Bruce,
I'm merely playing devil's advocate here, as I'm personally no fan of naked short selling myself.
(1) How can enforcement be carried out effectively? A lot of short sellers probably do not even know that their short positions are naked or could become naked! This IMHO is the dirty little secret of the brokerage business. A few months ago, I shorted some SPY, which is presumably one of the most liquid shares out there. A couple days later, I got a notice from my broker that they may not have the shares to cover my short position for clearing. I was like, what the heck! Weren't they supposed to have borrowed the shares when the order was executed? Turns out, the broker can "borrow" the shares to help the short sellers to open the position, then lend those shares subsequently to someone else before the position is closed! So, in theory, if the brokerage has 100 shares of the stock, it can be relent unlimited number of times to facilitate the opening of unlimited number of short positions! None of the short sellers would know that their positions were naked!

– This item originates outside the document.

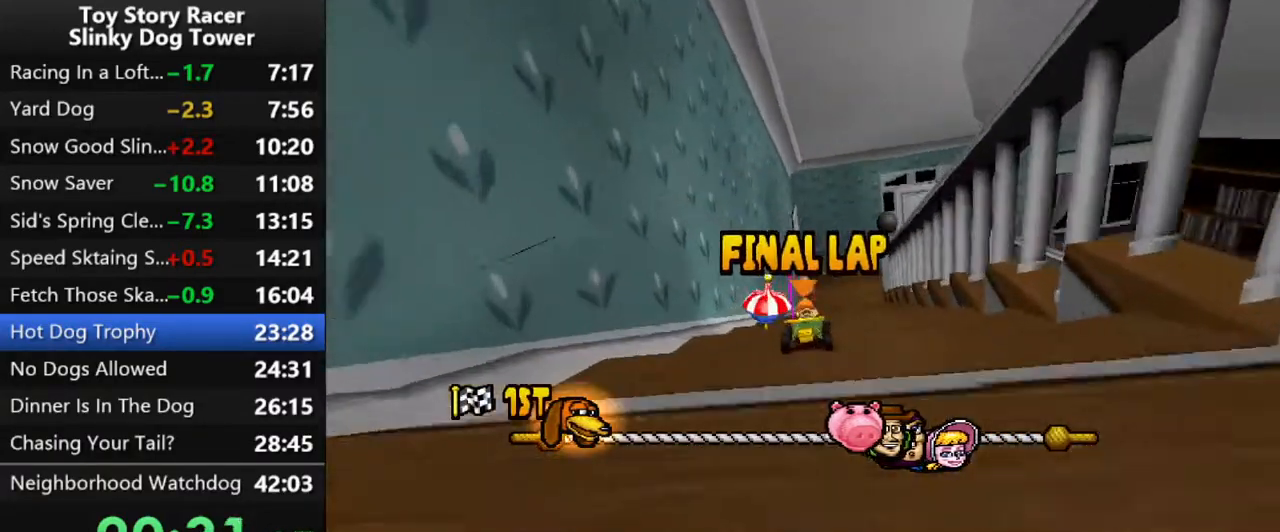
{"dt_ms": 500, "buttons": ["CROSS"], "left_stick": "center", "events": []}
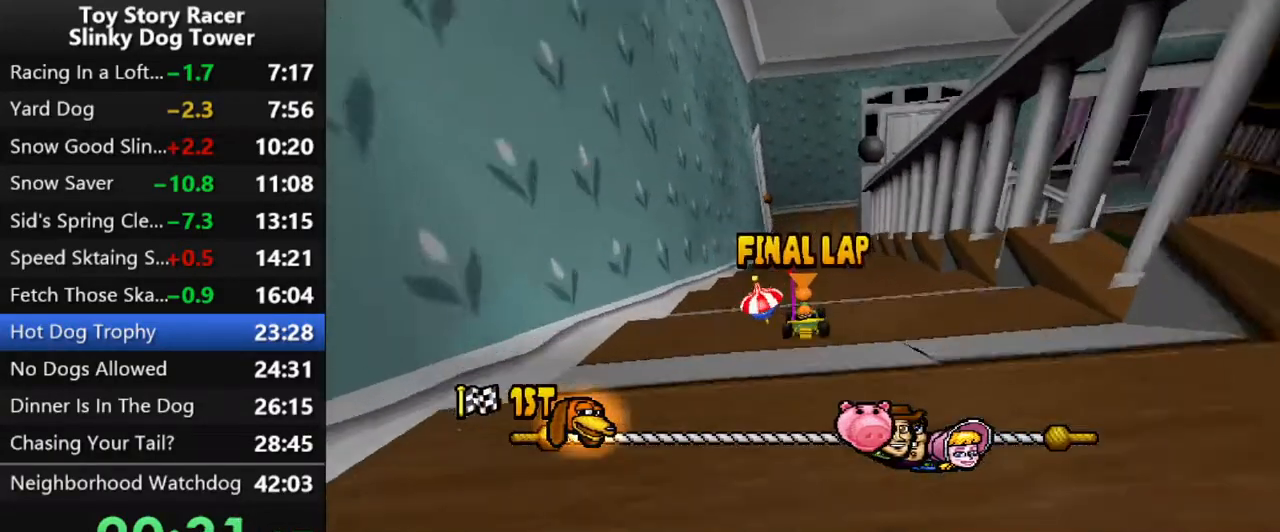
{"dt_ms": 500, "buttons": ["CROSS"], "left_stick": "center", "events": []}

(2) Market is not a "fair price" setter, but a price discovery mechanism. So long as the issuer of "bogus shares" is subject to the same margin requirement as everyone else, a concentrated attack against a stock is just a price discovery move that invites bargain hunters' buying if the company's performance and its prospect to maintain future dividend yield is not tied to stock price like a ponzi scheme. IMHO, what the carnage last fall uncovered wasn't so much the evils of shor selling but the evils of ponzi-scheme banking built upon credit ratings that has stock price itself as a major factor.